Scientists identify molecular basis for DNA breakage
Scientists from the Hebrew University have identified the molecular basis for DNA breakage, a hallmark of cancer cells. The findings of this research have just been published in the journal Molecular Cell.
The DNA encodes the entire genetic information required for building the proteins of the cell. Hence, DNA breaks disrupt the proteins and lead to changes in the cell function. These changes can lead to defects in the control of cellular proliferation resulting in cancer development.
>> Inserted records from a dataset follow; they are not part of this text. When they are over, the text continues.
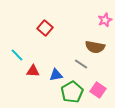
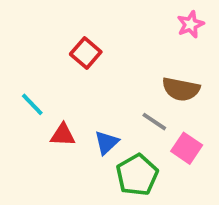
pink star: (105, 20) -> (190, 24), moved
blue triangle: (56, 75) -> (107, 143), turned -32
pink square: (98, 90) -> (187, 148), moved

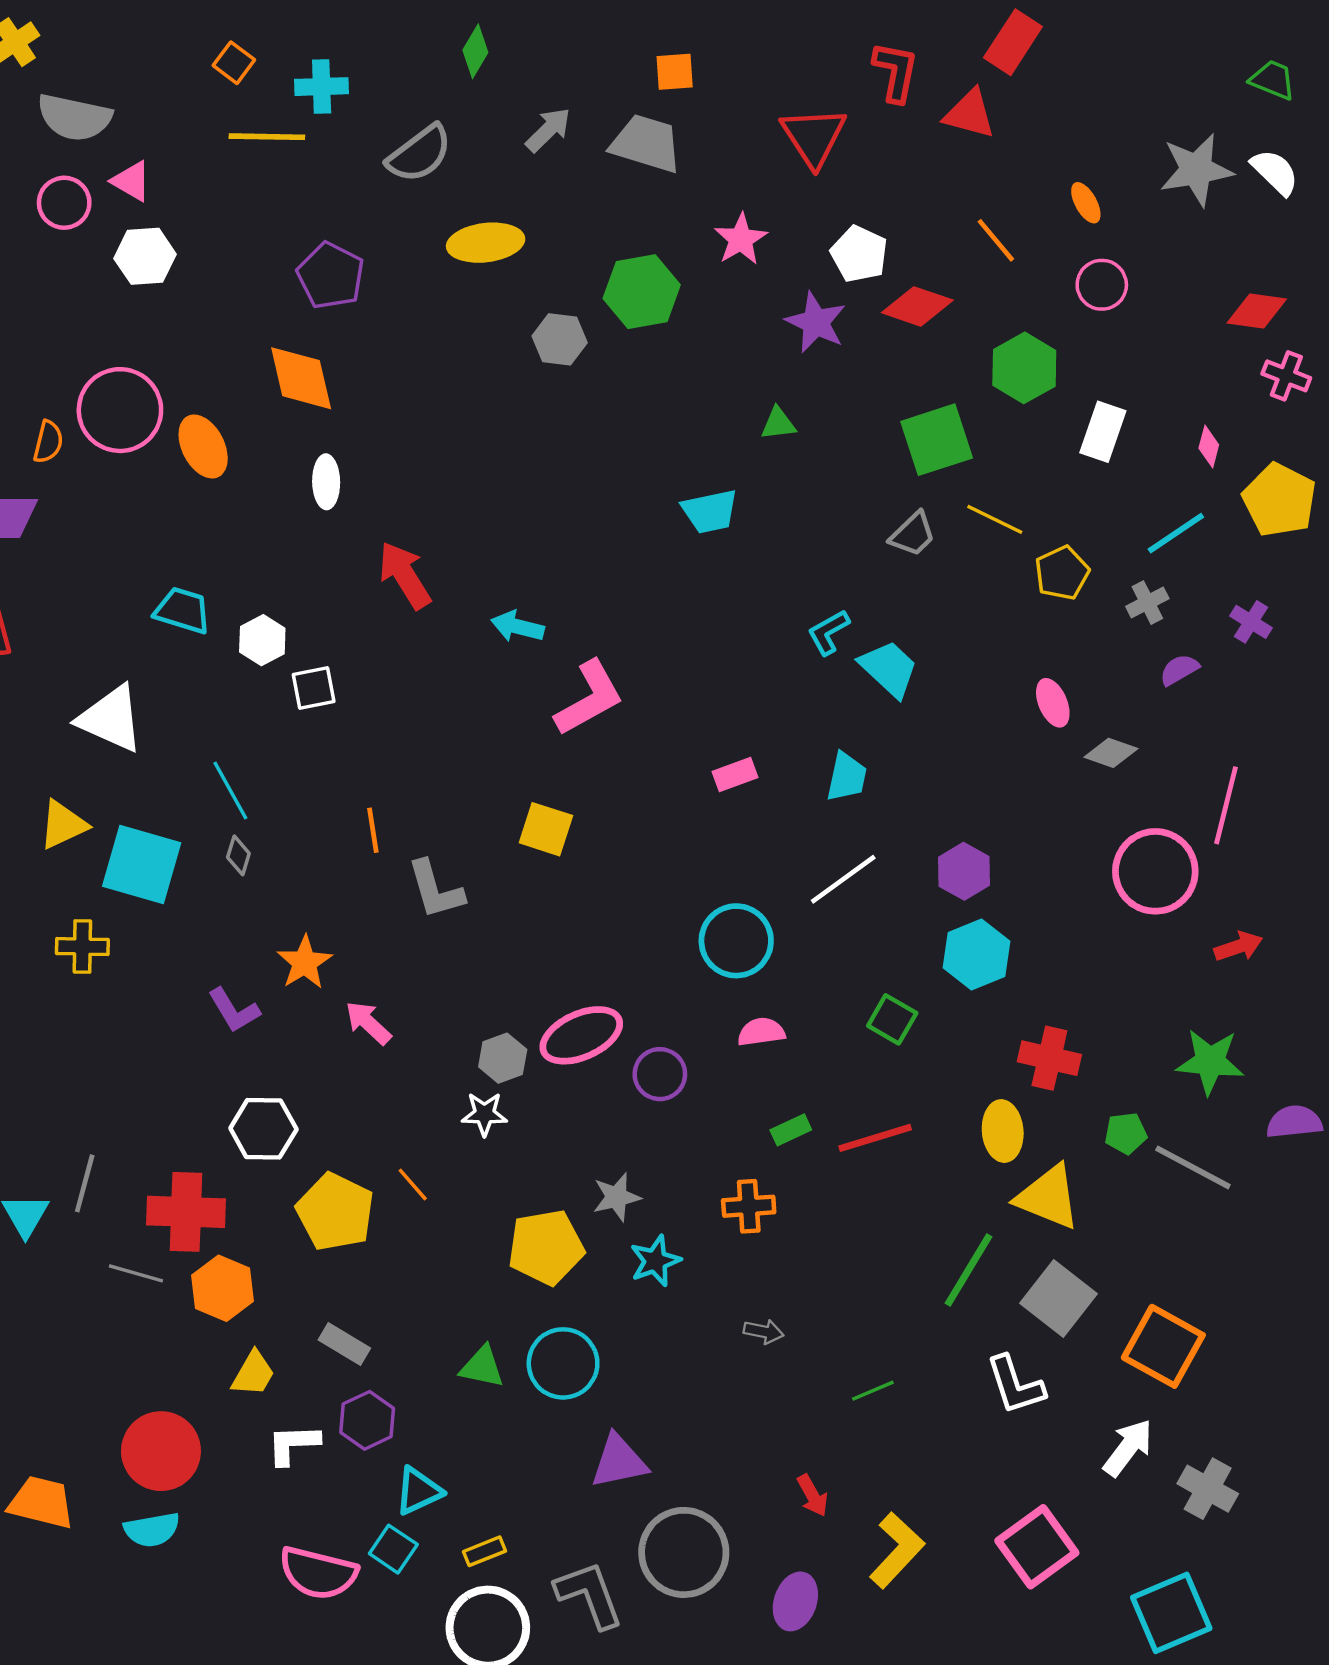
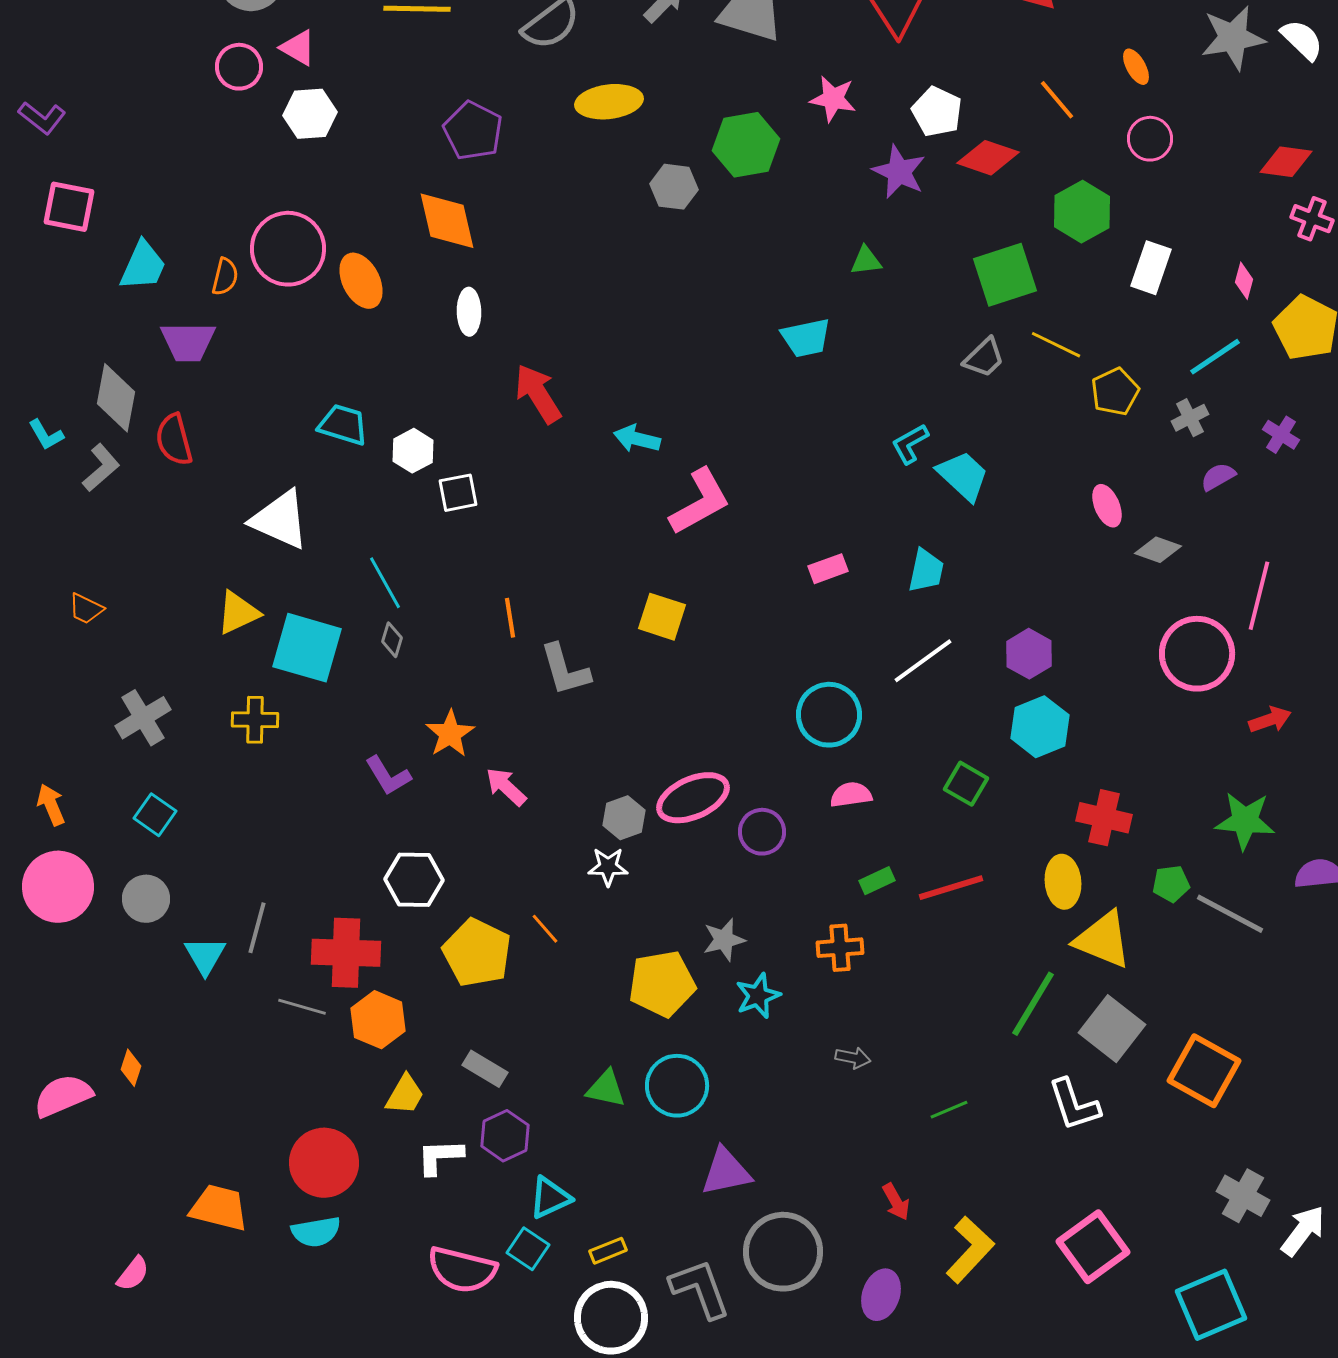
pink star: (741, 239) -> (833, 99), turned -30
white arrow: (1128, 1448) -> (1303, 1231), moved

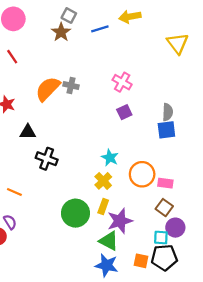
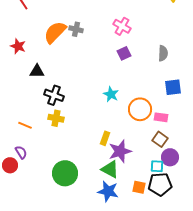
blue square: (166, 130) -> (173, 87), moved
yellow cross: (103, 181) -> (56, 118), moved, turned -35
green circle: (75, 213) -> (65, 173), moved

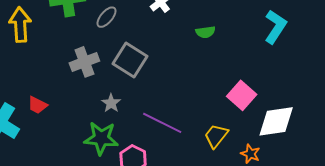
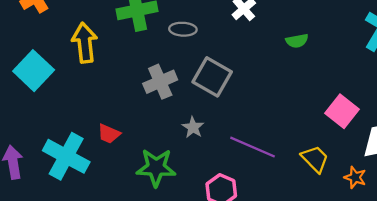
gray ellipse: (106, 17) -> (183, 29), turned 55
yellow trapezoid: (216, 136) -> (315, 159), turned 100
green star: (101, 138) -> (156, 168), moved

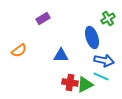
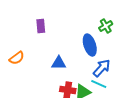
purple rectangle: (43, 18) -> (41, 26), turned -64
blue arrow: (104, 60) -> (102, 68), turned -60

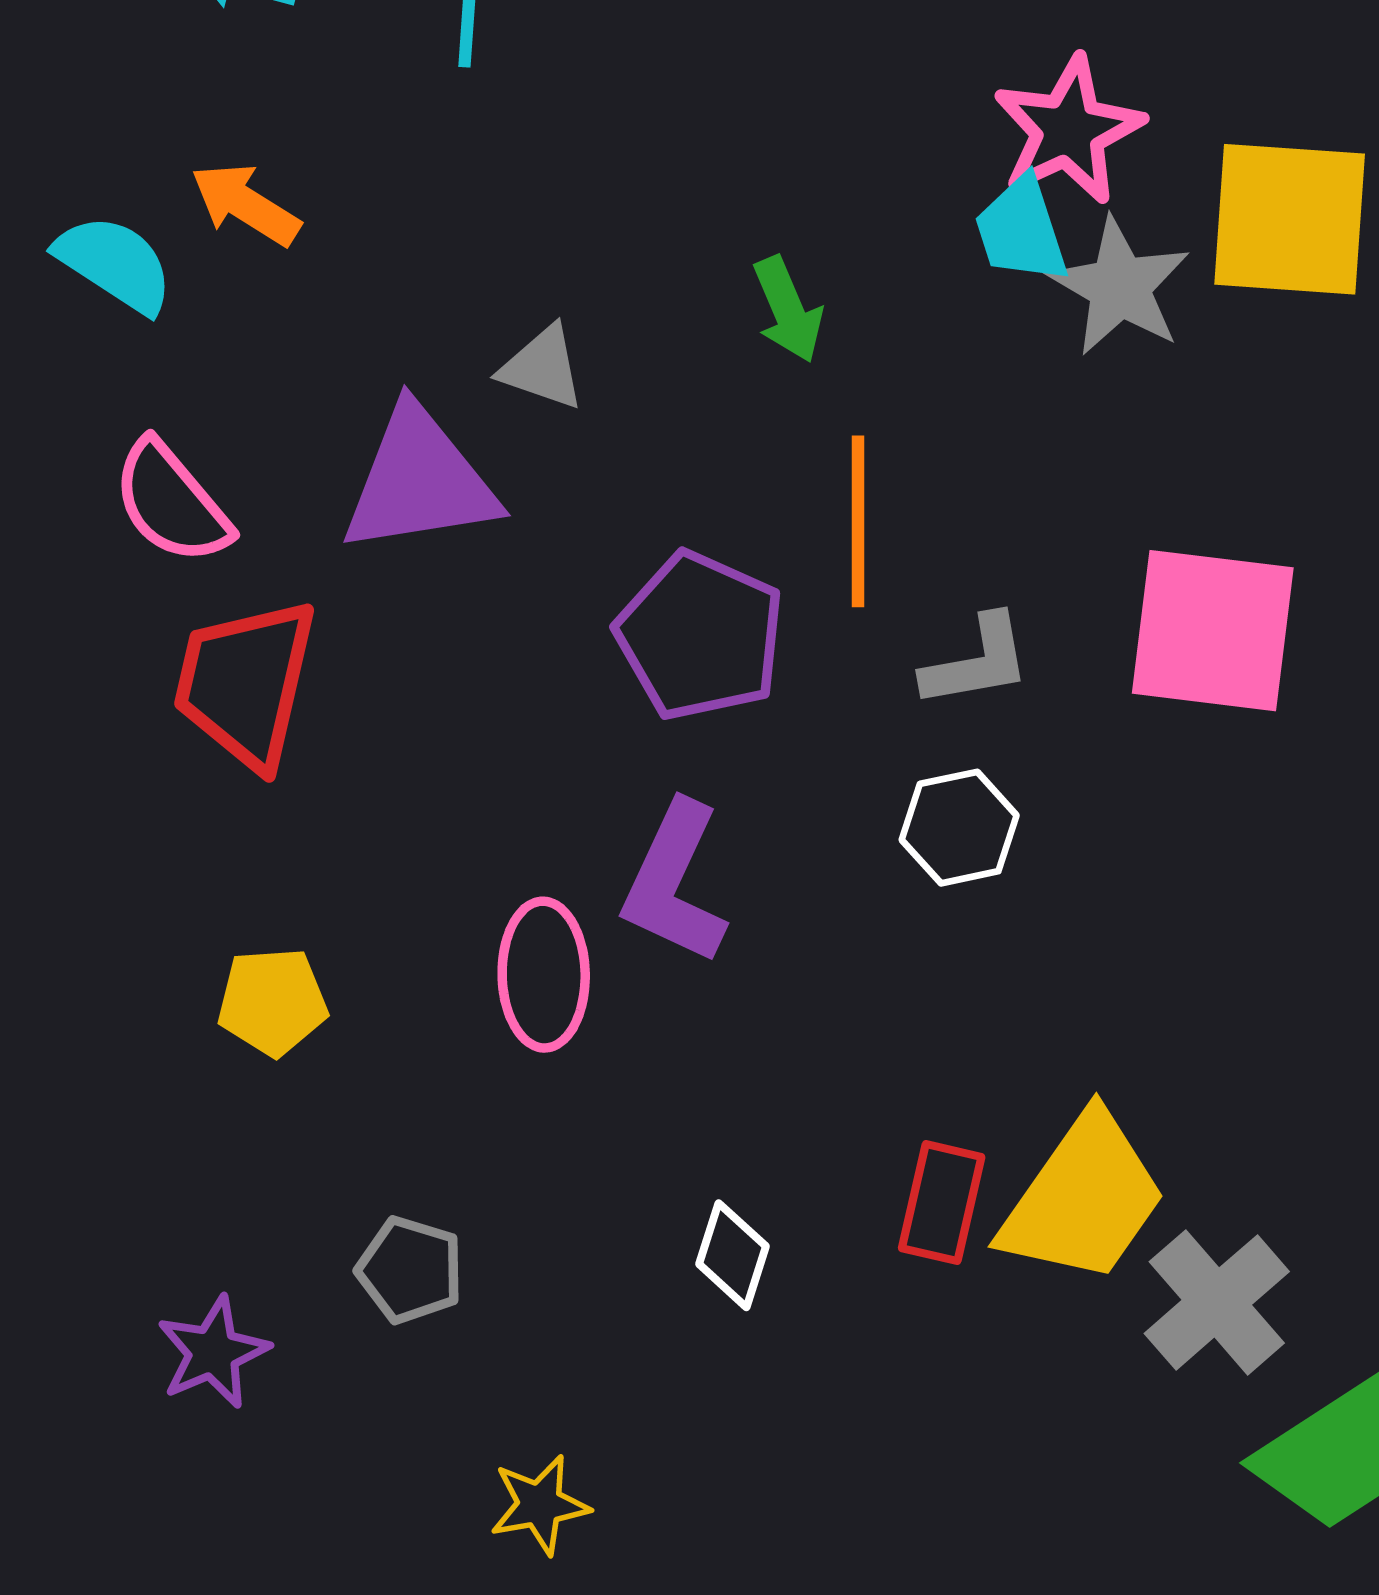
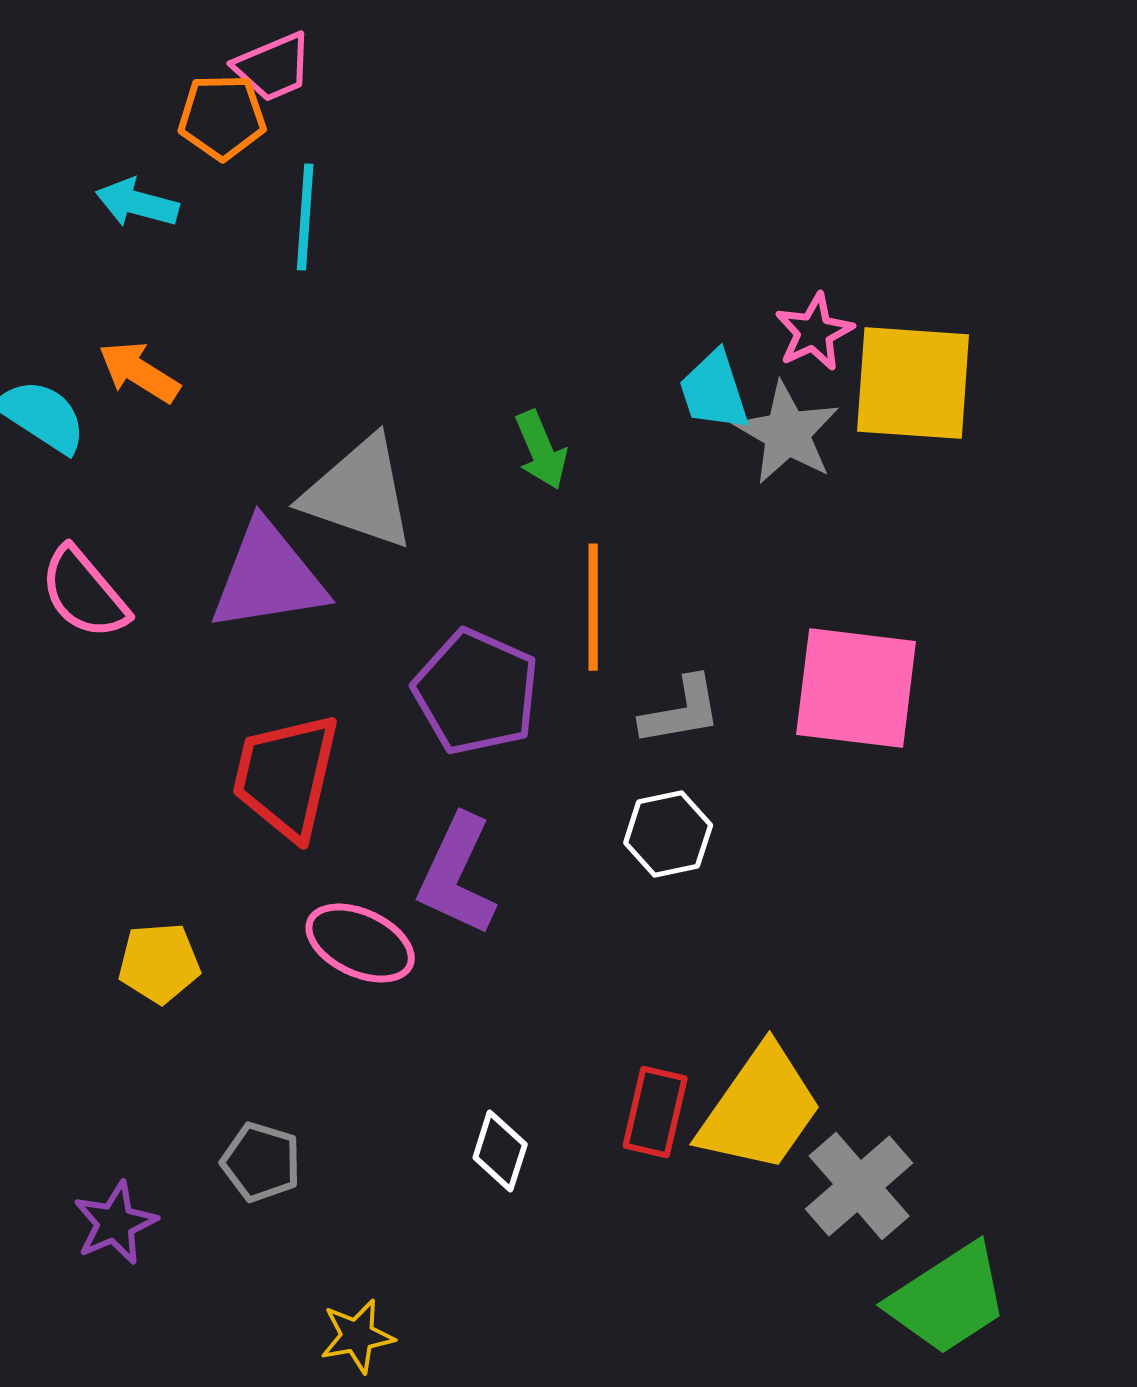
pink star: (1068, 130) -> (814, 332), moved, size x0.7
gray triangle: (542, 368) -> (359, 493), size x1.8
red trapezoid: (246, 683) -> (286, 776), moved
pink ellipse: (544, 975) -> (360, 943), turned -64

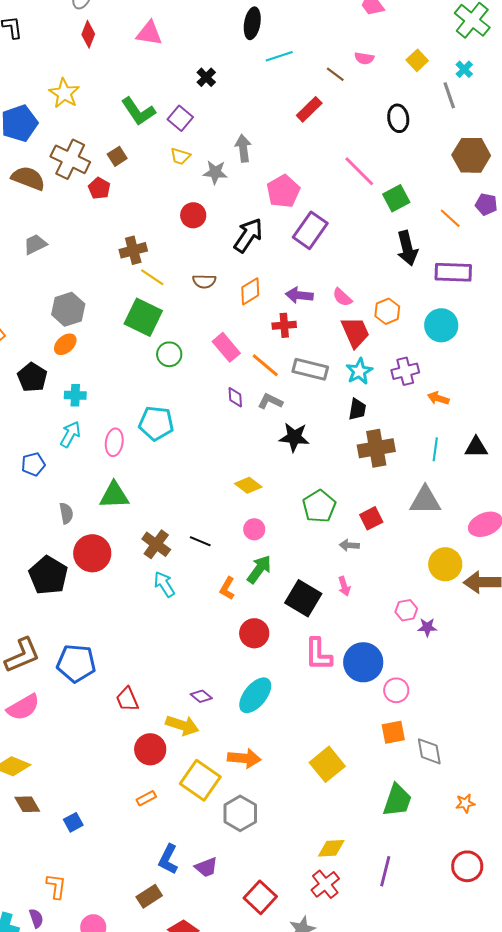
Using cutting edge technologies, researchers Prof. Batsheva Kerem and doctoral student Efrat Ozeri-Galai, of the Alexander Silverman Institute of Life Sciences in the Faculty of Science were able to characterize for the first time the DNA regions which are the most sensitive regions to breakage in early stages of cancer development. This is a breakthrough in our understanding of the effect of the DNA sequence and structure on its replication and stability.
"A hallmark of most human cancers is accumulation of damage in the DNA, which drives cancer development," says Prof. Kerem. "In the early stages of cancer development, the cells are forced to proliferate. In each cycle of proliferation the DNA is replicated to ensure that the daughter cells have a full DNA. However, in these early stages the conditions for DNA replication are perturbed, leading to DNA breaks, which occur specifically in regions defined as 'fragile sites'."
In this research Prof. Kerem and Ozeri-Galai used a sophisticated new methodology which enables the study of single DNA molecules, in order to study the basis for the specific sensitivity of the fragile sites. The findings are highly important since they shed new light on the DNA features and on the regulation of DNA replication along the first regions that break in cancer development.
The results show that along the fragile region there are sites that slow the DNA replication and even stop it. In order to allow completion of the DNA replication the cells activate already under normal conditions mechanisms that are usually used under stress. As a result, under conditions of replication stress, such as in early cancer development stages, the cell has no more tools to overcome the stress, and the DNA breaks.
The results of this study reveal the molecular mechanism that promotes cancer development. Currently, different studies focus on the very early stages of cancer development aiming to identify the events leading to cancer on the one hand and on their inhibition, on the other. The result of the current research identified for the first time DNA features that regulate DNA replication along the fragile sites, in early stages of cancer development. In the future, these findings could lead to the development of new therapeutic approaches to restrain and/or treat cancer.